==== TASK DATA ====

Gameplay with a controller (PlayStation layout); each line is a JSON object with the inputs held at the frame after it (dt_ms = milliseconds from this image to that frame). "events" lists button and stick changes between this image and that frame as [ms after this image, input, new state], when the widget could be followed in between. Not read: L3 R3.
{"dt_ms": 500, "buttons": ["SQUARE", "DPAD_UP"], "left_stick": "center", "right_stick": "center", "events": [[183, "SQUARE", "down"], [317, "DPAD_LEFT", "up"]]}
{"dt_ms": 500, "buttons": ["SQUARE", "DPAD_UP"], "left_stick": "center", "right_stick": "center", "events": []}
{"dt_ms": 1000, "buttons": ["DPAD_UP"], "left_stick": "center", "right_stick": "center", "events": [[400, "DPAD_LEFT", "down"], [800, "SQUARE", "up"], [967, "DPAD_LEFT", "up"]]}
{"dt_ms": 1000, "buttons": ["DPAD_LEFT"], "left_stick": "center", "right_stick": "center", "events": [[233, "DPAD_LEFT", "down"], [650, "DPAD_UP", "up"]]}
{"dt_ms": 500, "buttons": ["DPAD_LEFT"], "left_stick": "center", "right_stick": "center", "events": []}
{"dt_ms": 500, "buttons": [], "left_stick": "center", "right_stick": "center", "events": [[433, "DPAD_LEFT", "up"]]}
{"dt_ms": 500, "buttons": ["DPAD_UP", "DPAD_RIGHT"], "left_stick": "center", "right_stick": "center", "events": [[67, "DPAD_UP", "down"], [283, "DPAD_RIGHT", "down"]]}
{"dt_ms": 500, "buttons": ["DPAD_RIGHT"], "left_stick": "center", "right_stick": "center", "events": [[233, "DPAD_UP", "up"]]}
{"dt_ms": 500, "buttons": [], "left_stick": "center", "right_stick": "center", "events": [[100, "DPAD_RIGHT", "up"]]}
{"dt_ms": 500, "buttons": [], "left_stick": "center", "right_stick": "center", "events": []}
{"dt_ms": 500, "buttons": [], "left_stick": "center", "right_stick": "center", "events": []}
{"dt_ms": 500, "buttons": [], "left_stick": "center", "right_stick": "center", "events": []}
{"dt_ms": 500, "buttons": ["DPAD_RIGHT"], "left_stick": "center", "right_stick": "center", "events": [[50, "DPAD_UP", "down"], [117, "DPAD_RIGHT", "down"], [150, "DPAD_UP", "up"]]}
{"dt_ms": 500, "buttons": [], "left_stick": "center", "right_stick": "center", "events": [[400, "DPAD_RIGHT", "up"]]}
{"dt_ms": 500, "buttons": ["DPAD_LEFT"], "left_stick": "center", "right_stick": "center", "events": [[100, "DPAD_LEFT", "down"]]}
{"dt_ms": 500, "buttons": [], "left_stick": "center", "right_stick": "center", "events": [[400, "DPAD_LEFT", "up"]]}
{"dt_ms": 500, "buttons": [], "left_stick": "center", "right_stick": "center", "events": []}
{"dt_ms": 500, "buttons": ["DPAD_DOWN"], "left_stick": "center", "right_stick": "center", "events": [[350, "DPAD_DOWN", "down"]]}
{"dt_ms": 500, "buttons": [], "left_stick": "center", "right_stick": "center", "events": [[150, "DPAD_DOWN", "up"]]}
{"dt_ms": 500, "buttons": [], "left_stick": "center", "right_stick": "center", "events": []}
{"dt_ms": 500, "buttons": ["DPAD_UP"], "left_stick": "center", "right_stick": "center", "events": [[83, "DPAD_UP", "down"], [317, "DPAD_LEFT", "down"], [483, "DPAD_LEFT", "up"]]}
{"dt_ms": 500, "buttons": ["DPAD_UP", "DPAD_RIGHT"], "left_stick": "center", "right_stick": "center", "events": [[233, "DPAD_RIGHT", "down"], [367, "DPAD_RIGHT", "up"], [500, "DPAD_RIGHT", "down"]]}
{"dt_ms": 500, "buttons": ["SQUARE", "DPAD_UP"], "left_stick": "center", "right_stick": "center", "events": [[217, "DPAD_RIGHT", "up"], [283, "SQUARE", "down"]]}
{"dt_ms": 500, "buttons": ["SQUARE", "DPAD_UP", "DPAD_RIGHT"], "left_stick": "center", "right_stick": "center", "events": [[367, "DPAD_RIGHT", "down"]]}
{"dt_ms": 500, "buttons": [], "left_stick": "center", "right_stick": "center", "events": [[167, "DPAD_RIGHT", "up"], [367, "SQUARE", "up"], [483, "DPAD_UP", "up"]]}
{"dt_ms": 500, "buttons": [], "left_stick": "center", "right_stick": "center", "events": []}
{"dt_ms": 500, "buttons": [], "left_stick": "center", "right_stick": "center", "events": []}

====

WORK ITEM ▸ Write the entries above out again, unchanged and complete.

RESPONSE AREA ▸
Gameplay with a controller (PlayStation layout); each line is a JSON object with the inputs held at the frame after it (dt_ms = milliseconds from this image to that frame). "events" lists button and stick changes between this image and that frame as [ms after this image, input, new state], when the widget could be followed in between. Not read: L3 R3.
{"dt_ms": 500, "buttons": ["SQUARE", "DPAD_UP"], "left_stick": "center", "right_stick": "center", "events": [[183, "SQUARE", "down"], [317, "DPAD_LEFT", "up"]]}
{"dt_ms": 500, "buttons": ["SQUARE", "DPAD_UP"], "left_stick": "center", "right_stick": "center", "events": []}
{"dt_ms": 1000, "buttons": ["DPAD_UP"], "left_stick": "center", "right_stick": "center", "events": [[400, "DPAD_LEFT", "down"], [800, "SQUARE", "up"], [967, "DPAD_LEFT", "up"]]}
{"dt_ms": 1000, "buttons": ["DPAD_LEFT"], "left_stick": "center", "right_stick": "center", "events": [[233, "DPAD_LEFT", "down"], [650, "DPAD_UP", "up"]]}
{"dt_ms": 500, "buttons": ["DPAD_LEFT"], "left_stick": "center", "right_stick": "center", "events": []}
{"dt_ms": 500, "buttons": [], "left_stick": "center", "right_stick": "center", "events": [[433, "DPAD_LEFT", "up"]]}
{"dt_ms": 500, "buttons": ["DPAD_UP", "DPAD_RIGHT"], "left_stick": "center", "right_stick": "center", "events": [[67, "DPAD_UP", "down"], [283, "DPAD_RIGHT", "down"]]}
{"dt_ms": 500, "buttons": ["DPAD_RIGHT"], "left_stick": "center", "right_stick": "center", "events": [[233, "DPAD_UP", "up"]]}
{"dt_ms": 500, "buttons": [], "left_stick": "center", "right_stick": "center", "events": [[100, "DPAD_RIGHT", "up"]]}
{"dt_ms": 500, "buttons": [], "left_stick": "center", "right_stick": "center", "events": []}
{"dt_ms": 500, "buttons": [], "left_stick": "center", "right_stick": "center", "events": []}
{"dt_ms": 500, "buttons": [], "left_stick": "center", "right_stick": "center", "events": []}
{"dt_ms": 500, "buttons": ["DPAD_RIGHT"], "left_stick": "center", "right_stick": "center", "events": [[50, "DPAD_UP", "down"], [117, "DPAD_RIGHT", "down"], [150, "DPAD_UP", "up"]]}
{"dt_ms": 500, "buttons": [], "left_stick": "center", "right_stick": "center", "events": [[400, "DPAD_RIGHT", "up"]]}
{"dt_ms": 500, "buttons": ["DPAD_LEFT"], "left_stick": "center", "right_stick": "center", "events": [[100, "DPAD_LEFT", "down"]]}
{"dt_ms": 500, "buttons": [], "left_stick": "center", "right_stick": "center", "events": [[400, "DPAD_LEFT", "up"]]}
{"dt_ms": 500, "buttons": [], "left_stick": "center", "right_stick": "center", "events": []}
{"dt_ms": 500, "buttons": ["DPAD_DOWN"], "left_stick": "center", "right_stick": "center", "events": [[350, "DPAD_DOWN", "down"]]}
{"dt_ms": 500, "buttons": [], "left_stick": "center", "right_stick": "center", "events": [[150, "DPAD_DOWN", "up"]]}
{"dt_ms": 500, "buttons": [], "left_stick": "center", "right_stick": "center", "events": []}
{"dt_ms": 500, "buttons": ["DPAD_UP"], "left_stick": "center", "right_stick": "center", "events": [[83, "DPAD_UP", "down"], [317, "DPAD_LEFT", "down"], [483, "DPAD_LEFT", "up"]]}
{"dt_ms": 500, "buttons": ["DPAD_UP", "DPAD_RIGHT"], "left_stick": "center", "right_stick": "center", "events": [[233, "DPAD_RIGHT", "down"], [367, "DPAD_RIGHT", "up"], [500, "DPAD_RIGHT", "down"]]}
{"dt_ms": 500, "buttons": ["SQUARE", "DPAD_UP"], "left_stick": "center", "right_stick": "center", "events": [[217, "DPAD_RIGHT", "up"], [283, "SQUARE", "down"]]}
{"dt_ms": 500, "buttons": ["SQUARE", "DPAD_UP", "DPAD_RIGHT"], "left_stick": "center", "right_stick": "center", "events": [[367, "DPAD_RIGHT", "down"]]}
{"dt_ms": 500, "buttons": [], "left_stick": "center", "right_stick": "center", "events": [[167, "DPAD_RIGHT", "up"], [367, "SQUARE", "up"], [483, "DPAD_UP", "up"]]}
{"dt_ms": 500, "buttons": [], "left_stick": "center", "right_stick": "center", "events": []}
{"dt_ms": 500, "buttons": [], "left_stick": "center", "right_stick": "center", "events": []}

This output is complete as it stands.